The goal of this project is to create an in-car information system that adapts the delivery timings of HCI demands to drivers based on in-situ driving and cognitive load models for safe navigation. Our latest work examined situations in which drivers spontaneously enter high cognitive load states and then identified when a driver can be interrupted (e.g., push notifications can be delivered to the driver). We estimated driver/driving states in real-time by examining a broad range of sensor data streams (e.g., motion capture, peripheral interaction monitoring, psycho-physiological responses, etc.). The study presented a model-based driver/driving assessment to mediate interruptions safely and with minimal increase in driver workload.
In our latest work, we collected sensor data from 25 drivers during naturalistic driving (approx. 1.25 hours / driver). To obtain the data, we equipped participants’ cars with an on-board diagnostics (OBD) device. Participants wore five sensor devices: four accelerometer sensors for capturing body motion and one chest belt sensor for tracking physiological responses (See Figure 1a). We installed two smartphones in each car – one on the front windshield to record traffic in adjacent lanes and the other on the passenger seat headrest to detect drivers’ activities. We obtained information from the OBD device and body-worn sensors via Bluetooth and logged sensor data streams in real-time. In total, we extracted 152 sensor features (OBD: 72; accelerometer sensors: 40; physiological sensor: 40) and 5 manually annotated features related to traffic from videos (one car driving state and four traffic states around the vehicle, i.e. front, right, left, and oncoming traffic).
We used the instances of drivers engaging in peripheral interactions as moments of ground truth for drivers’ split attention while managing the interruption.

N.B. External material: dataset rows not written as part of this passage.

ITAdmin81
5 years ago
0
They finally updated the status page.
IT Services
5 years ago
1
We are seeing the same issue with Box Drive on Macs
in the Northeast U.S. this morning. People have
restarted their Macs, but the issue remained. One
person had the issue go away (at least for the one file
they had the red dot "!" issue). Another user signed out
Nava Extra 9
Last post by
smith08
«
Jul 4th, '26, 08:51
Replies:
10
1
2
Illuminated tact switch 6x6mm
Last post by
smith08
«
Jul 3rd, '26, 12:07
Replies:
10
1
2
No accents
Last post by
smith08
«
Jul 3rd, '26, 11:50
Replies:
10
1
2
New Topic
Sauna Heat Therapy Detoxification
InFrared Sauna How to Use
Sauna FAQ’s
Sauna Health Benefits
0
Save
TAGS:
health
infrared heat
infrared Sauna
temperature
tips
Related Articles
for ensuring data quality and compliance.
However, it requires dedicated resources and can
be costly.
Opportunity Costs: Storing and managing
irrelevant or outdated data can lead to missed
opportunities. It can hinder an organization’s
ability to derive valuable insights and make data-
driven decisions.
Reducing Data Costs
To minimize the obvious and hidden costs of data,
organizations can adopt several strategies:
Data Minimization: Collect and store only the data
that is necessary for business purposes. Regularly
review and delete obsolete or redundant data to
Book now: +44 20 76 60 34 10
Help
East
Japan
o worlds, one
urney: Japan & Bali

As a result, we demonstrated that the sensor data can be used to build a machine learning classifier that can determine interruptibility every second with a 94% accuracy. The average classification accuracy of the individual models of our drivers was 94.9% (SD=2.6%, range: 90.2% from 98.2%), which was similar to the population model (94.3%). Accuracy for each driver was greater than 90% (See Figure 1b). We also identified sensor features that best explained the states in which drivers performed peripheral interactions and contributed high system performance. Based on our findings, we proposed a classifier that could be used to build systems that mediate when drivers use technology to self-interrupt and when technology interrupts drivers.
(a) Experimental setup
(b) The classification performance of individual models
Figure 1. Detecting driver interruptibility every second through monitoring of peripheral interaction states.